The best way to tell if you are shooting the right sized bullets is to get an accurate measurement of your bore diameter. I think the only way to do that is to use a set of machinist's plug gauges. This is a set of steel plugs in incremental sizes by the thousandth. You simply see which size fits in your bore, and you've got your bore diameter to within half a thousandth. Much more accurate than trying to use a vernier.

Todd Harrington, 3637V
05-15-2012, 03:57 PM
Or a v-groove micrometer

ms3635v
05-16-2012, 11:59 AM
Hey Frank (Mike). I've been looking at the photo you attached for the last two days and I wanted to know if that is a Rapine or Hodgdon minie. I have used both minies over the years and the one in your picture sure has the profile of a Hodgdon bullet and does not appear to have the profile of a Rapine minie. In some cases, the Hodgdon bullet will tumble or keyhole if the powder charge is too light or the lead is too hard. The Hodgdon bullet has a thicker skirt than other style minies but are still good performers providing you use good, soft, lead and the right powder charge. I have recovered Hodgdon minies fromm the backstop at my range and in some instances, upon examination, the minie has little or no rifling engraved in them from firing. My son-in-law was shooting a Hodgdon bullet in his Whiteacre barreled LG&Y, but we changed to a Rapine 580460 Old Style minie and got much better results. The Rapine minie has a thinner skirt and expands very well producing excellent groups and consistent performance.

Pat in Virginia
05-16-2012, 05:13 PM
An alternative approach to buying and using plug gages is to use your sizing dies assuming they size reasonably accurately. You will need them in increments of.001. Size a number of bullets varying in steps of .001 and see which ones are the go and the nogo at the muzzle.

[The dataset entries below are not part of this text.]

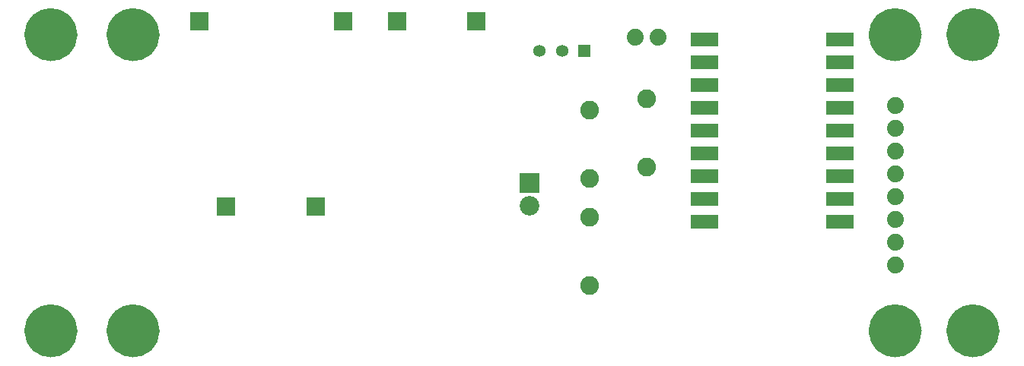
<source format=gbr>
%TF.GenerationSoftware,KiCad,Pcbnew,9.0.6*%
%TF.CreationDate,2026-01-09T06:42:04-06:00*%
%TF.ProjectId,weather_station1,77656174-6865-4725-9f73-746174696f6e,V1.10*%
%TF.SameCoordinates,Original*%
%TF.FileFunction,Soldermask,Top*%
%TF.FilePolarity,Negative*%
%FSLAX46Y46*%
G04 Gerber Fmt 4.6, Leading zero omitted, Abs format (unit mm)*
G04 Created by KiCad (PCBNEW 9.0.6) date 2026-01-09 06:42:04*
%MOMM*%
%LPD*%
G01*
G04 APERTURE LIST*
%ADD10C,2.950000*%
%ADD11R,3.010000X1.510000*%
%ADD12C,2.082800*%
%ADD13C,2.750000*%
%ADD14C,1.879600*%
%ADD15R,2.175000X2.175000*%
%ADD16C,2.175000*%
%ADD17R,1.354000X1.354000*%
%ADD18C,1.354000*%
%ADD19R,2.000000X2.000000*%
G04 APERTURE END LIST*
%TO.C,ST6*%
D10*
X182811000Y-99060000D02*
G75*
G02*
X179861000Y-99060000I-1475000J0D01*
G01*
X179861000Y-99060000D02*
G75*
G02*
X182811000Y-99060000I1475000J0D01*
G01*
%TO.C,ST2*%
X191467000Y-99060000D02*
G75*
G02*
X188517000Y-99060000I-1475000J0D01*
G01*
X188517000Y-99060000D02*
G75*
G02*
X191467000Y-99060000I1475000J0D01*
G01*
%TO.C,ST5*%
X97995000Y-99060000D02*
G75*
G02*
X95045000Y-99060000I-1475000J0D01*
G01*
X95045000Y-99060000D02*
G75*
G02*
X97995000Y-99060000I1475000J0D01*
G01*
%TO.C,ST4*%
X88851000Y-132080000D02*
G75*
G02*
X85901000Y-132080000I-1475000J0D01*
G01*
X85901000Y-132080000D02*
G75*
G02*
X88851000Y-132080000I1475000J0D01*
G01*
%TO.C,ST8*%
X97995000Y-132080000D02*
G75*
G02*
X95045000Y-132080000I-1475000J0D01*
G01*
X95045000Y-132080000D02*
G75*
G02*
X97995000Y-132080000I1475000J0D01*
G01*
%TO.C,ST7*%
X182811000Y-132080000D02*
G75*
G02*
X179861000Y-132080000I-1475000J0D01*
G01*
X179861000Y-132080000D02*
G75*
G02*
X182811000Y-132080000I1475000J0D01*
G01*
%TO.C,ST1*%
X88851000Y-99060000D02*
G75*
G02*
X85901000Y-99060000I-1475000J0D01*
G01*
X85901000Y-99060000D02*
G75*
G02*
X88851000Y-99060000I1475000J0D01*
G01*
%TO.C,ST3*%
X191467000Y-132080000D02*
G75*
G02*
X188517000Y-132080000I-1475000J0D01*
G01*
X188517000Y-132080000D02*
G75*
G02*
X191467000Y-132080000I1475000J0D01*
G01*
%TD*%
D11*
%TO.C,U1*%
X160115000Y-99613000D03*
X160115000Y-102150500D03*
X160115000Y-104688000D03*
X160115000Y-107225500D03*
X160115000Y-109763000D03*
X160115000Y-112300500D03*
X160115000Y-114838000D03*
X160115000Y-117375500D03*
X160115000Y-119913000D03*
X175215000Y-119913000D03*
X175215000Y-117375500D03*
X175215000Y-114838000D03*
X175215000Y-112300500D03*
X175215000Y-109763000D03*
X175215000Y-107225500D03*
X175215000Y-104688000D03*
X175215000Y-102150500D03*
X175215000Y-99613000D03*
%TD*%
D12*
%TO.C,R3*%
X153670000Y-106162000D03*
X153670000Y-113782000D03*
%TD*%
D13*
%TO.C,ST6*%
X181336000Y-99060000D03*
%TD*%
D14*
%TO.C,D1*%
X152400000Y-99314000D03*
X154940000Y-99314000D03*
%TD*%
%TO.C,J1*%
X181356000Y-124714000D03*
X181356000Y-122174000D03*
X181356000Y-119634000D03*
X181356000Y-117094000D03*
X181356000Y-114554000D03*
X181356000Y-112014000D03*
X181356000Y-109474000D03*
X181356000Y-106934000D03*
%TD*%
D13*
%TO.C,ST2*%
X189992000Y-99060000D03*
%TD*%
%TO.C,ST5*%
X96520000Y-99060000D03*
%TD*%
%TO.C,ST4*%
X87376000Y-132080000D03*
%TD*%
%TO.C,ST8*%
X96520000Y-132080000D03*
%TD*%
%TO.C,ST7*%
X181336000Y-132080000D03*
%TD*%
D15*
%TO.C,J3*%
X140666000Y-115612750D03*
D16*
X140666000Y-118152750D03*
%TD*%
D13*
%TO.C,ST1*%
X87376000Y-99060000D03*
%TD*%
D17*
%TO.C,SW1*%
X146772000Y-100838000D03*
D18*
X144272000Y-100838000D03*
X141772000Y-100838000D03*
%TD*%
D12*
%TO.C,R1*%
X147320000Y-115052000D03*
X147320000Y-107432000D03*
%TD*%
%TO.C,R2*%
X147320000Y-126990000D03*
X147320000Y-119370000D03*
%TD*%
D19*
%TO.C,U2*%
X134672000Y-97536000D03*
X125872000Y-97536000D03*
X119872000Y-97536000D03*
X103872000Y-97536000D03*
X106872000Y-118236000D03*
X116872000Y-118236000D03*
%TD*%
D13*
%TO.C,ST3*%
X189992000Y-132080000D03*
%TD*%
M02*

</source>
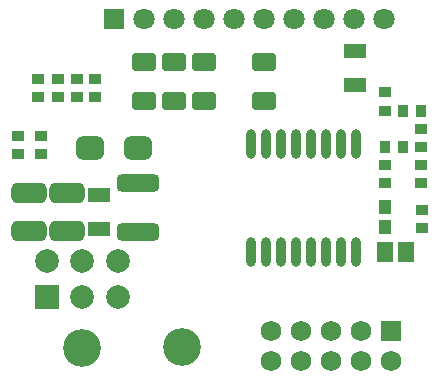
<source format=gts>
G04 Layer_Color=8388736*
%FSLAX24Y24*%
%MOIN*%
G70*
G01*
G75*
G04:AMPARAMS|DCode=39|XSize=59.2mil|YSize=80mil|CornerRadius=6.6mil|HoleSize=0mil|Usage=FLASHONLY|Rotation=90.000|XOffset=0mil|YOffset=0mil|HoleType=Round|Shape=RoundedRectangle|*
%AMROUNDEDRECTD39*
21,1,0.0592,0.0669,0,0,90.0*
21,1,0.0461,0.0800,0,0,90.0*
1,1,0.0131,0.0335,0.0230*
1,1,0.0131,0.0335,-0.0230*
1,1,0.0131,-0.0335,-0.0230*
1,1,0.0131,-0.0335,0.0230*
%
%ADD39ROUNDEDRECTD39*%
%ADD40R,0.0434X0.0356*%
%ADD41O,0.0316X0.0986*%
%ADD42R,0.0356X0.0434*%
%ADD43R,0.0434X0.0474*%
%ADD44R,0.0533X0.0651*%
%ADD45R,0.0769X0.0493*%
G04:AMPARAMS|DCode=46|XSize=118.2mil|YSize=67.1mil|CornerRadius=18.8mil|HoleSize=0mil|Usage=FLASHONLY|Rotation=180.000|XOffset=0mil|YOffset=0mil|HoleType=Round|Shape=RoundedRectangle|*
%AMROUNDEDRECTD46*
21,1,0.1182,0.0295,0,0,180.0*
21,1,0.0807,0.0671,0,0,180.0*
1,1,0.0375,-0.0404,0.0148*
1,1,0.0375,0.0404,0.0148*
1,1,0.0375,0.0404,-0.0148*
1,1,0.0375,-0.0404,-0.0148*
%
%ADD46ROUNDEDRECTD46*%
G04:AMPARAMS|DCode=47|XSize=94.6mil|YSize=76.9mil|CornerRadius=21.2mil|HoleSize=0mil|Usage=FLASHONLY|Rotation=180.000|XOffset=0mil|YOffset=0mil|HoleType=Round|Shape=RoundedRectangle|*
%AMROUNDEDRECTD47*
21,1,0.0946,0.0344,0,0,180.0*
21,1,0.0522,0.0769,0,0,180.0*
1,1,0.0424,-0.0261,0.0172*
1,1,0.0424,0.0261,0.0172*
1,1,0.0424,0.0261,-0.0172*
1,1,0.0424,-0.0261,-0.0172*
%
%ADD47ROUNDEDRECTD47*%
G04:AMPARAMS|DCode=48|XSize=141.9mil|YSize=59.2mil|CornerRadius=16.8mil|HoleSize=0mil|Usage=FLASHONLY|Rotation=180.000|XOffset=0mil|YOffset=0mil|HoleType=Round|Shape=RoundedRectangle|*
%AMROUNDEDRECTD48*
21,1,0.1419,0.0256,0,0,180.0*
21,1,0.1083,0.0592,0,0,180.0*
1,1,0.0336,-0.0541,0.0128*
1,1,0.0336,0.0541,0.0128*
1,1,0.0336,0.0541,-0.0128*
1,1,0.0336,-0.0541,-0.0128*
%
%ADD48ROUNDEDRECTD48*%
%ADD49C,0.1261*%
%ADD50C,0.0710*%
%ADD51R,0.0710X0.0710*%
%ADD52C,0.0680*%
%ADD53R,0.0680X0.0680*%
%ADD54R,0.0789X0.0789*%
%ADD55C,0.0789*%
D39*
X37333Y32746D02*
D03*
Y34046D02*
D03*
X38337Y32746D02*
D03*
Y34046D02*
D03*
X39331Y32746D02*
D03*
Y34046D02*
D03*
X41339Y32746D02*
D03*
Y34046D02*
D03*
D40*
X33878Y31594D02*
D03*
Y30984D02*
D03*
X33140Y31594D02*
D03*
Y30984D02*
D03*
X46555Y30020D02*
D03*
Y30630D02*
D03*
X45364Y33031D02*
D03*
Y32421D02*
D03*
X45354Y30010D02*
D03*
Y30620D02*
D03*
X46555Y31811D02*
D03*
Y31201D02*
D03*
X46585Y29114D02*
D03*
Y28504D02*
D03*
X35709Y32874D02*
D03*
Y33484D02*
D03*
X33809Y32874D02*
D03*
Y33484D02*
D03*
X34449Y32874D02*
D03*
Y33484D02*
D03*
X35079Y32874D02*
D03*
Y33484D02*
D03*
D41*
X40898Y27717D02*
D03*
X41398D02*
D03*
X41898D02*
D03*
X42398D02*
D03*
X42898D02*
D03*
X43398D02*
D03*
X43898D02*
D03*
X44398D02*
D03*
X40898Y31299D02*
D03*
X41398D02*
D03*
X41898D02*
D03*
X42398D02*
D03*
X42898D02*
D03*
X43398D02*
D03*
X43898D02*
D03*
X44398D02*
D03*
D42*
X45964Y31220D02*
D03*
X45354D02*
D03*
X46555Y32421D02*
D03*
X45945D02*
D03*
D43*
X45354Y28533D02*
D03*
Y29203D02*
D03*
D44*
X45354Y27717D02*
D03*
X46063D02*
D03*
D45*
X44350Y33278D02*
D03*
Y34419D02*
D03*
X35827Y28484D02*
D03*
Y29626D02*
D03*
D46*
X34764Y29675D02*
D03*
Y28415D02*
D03*
X33484Y29675D02*
D03*
Y28415D02*
D03*
D47*
X37126Y31191D02*
D03*
X35512D02*
D03*
D48*
X37136Y28396D02*
D03*
Y30010D02*
D03*
D49*
X38583Y24546D02*
D03*
X35276Y24528D02*
D03*
D50*
X45339Y35472D02*
D03*
X44339D02*
D03*
X38339D02*
D03*
X39339D02*
D03*
X37339D02*
D03*
X40339D02*
D03*
X42339D02*
D03*
X41339D02*
D03*
X43339D02*
D03*
D51*
X36339D02*
D03*
D52*
X44561Y25089D02*
D03*
X41561D02*
D03*
X42561D02*
D03*
X44561Y24089D02*
D03*
X45561D02*
D03*
X41561D02*
D03*
X42561D02*
D03*
X43561Y25089D02*
D03*
Y24089D02*
D03*
D53*
X45561Y25089D02*
D03*
D54*
X34094Y26220D02*
D03*
D55*
X35276D02*
D03*
X34094Y27402D02*
D03*
X35276D02*
D03*
X36457Y26220D02*
D03*
Y27402D02*
D03*
M02*

</source>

Now you may think that you can't trust the sizing dies to be absolutely true to size. That is true, but they are the ones I use to size my bullets so I may not know the exact diameter of the die but I do know what the size is of the bullet they produce, and therefore which of my sizing dies I should use and that is what counts. Also, I do check the results of my sizing dies with good calipers and a micrometer so I have a pretty good notion of how true they are.

I keep a number of sized bullets on hand with their diameter writen on their base with a CD/DVD Marker Sharpie. It works on lead too. I recently used this approach to determine what the apparent bore (land to land) diameter was for an original LACo rifle: .580 for about .25 inch and then .579 according to the sizing dies I will be using to size the bullets for it. So I'll start by using my .579 sizing die and then go to .578, etc. to see what happens.

I found the .580 reading interesting as it will help to start a .579 bullet. Accuracy remains to be determined, but I will be using a rather thick wad column (greater than .25 behind the Gardner bullet I will test with first. Point being, I think the wad column will help to keep the bullet true to the bore as it leaves the barrel. Testing will tell the tale.